**WHAT NEEDS TO BE DONE**
For every line below, restate it exactly and drop the images.
*** Opening INPUT RECORDS ***
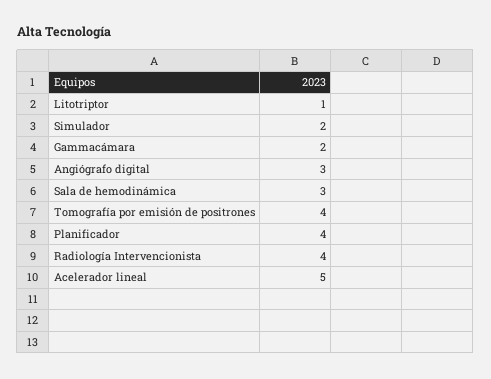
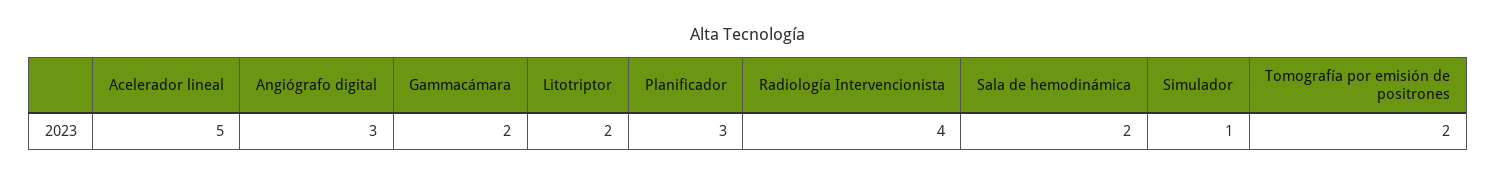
Litotriptor: 1 -> 2
Simulador: 2 -> 1
Sala de hemodinámica: 3 -> 2
Tomografía por emisión de positrones: 4 -> 2
Planificador: 4 -> 3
*** Closing INPUT RECORDS ***
**EXPECTED ANSWER**
Litotriptor: 1 -> 2
Simulador: 2 -> 1
Sala de hemodinámica: 3 -> 2
Tomografía por emisión de positrones: 4 -> 2
Planificador: 4 -> 3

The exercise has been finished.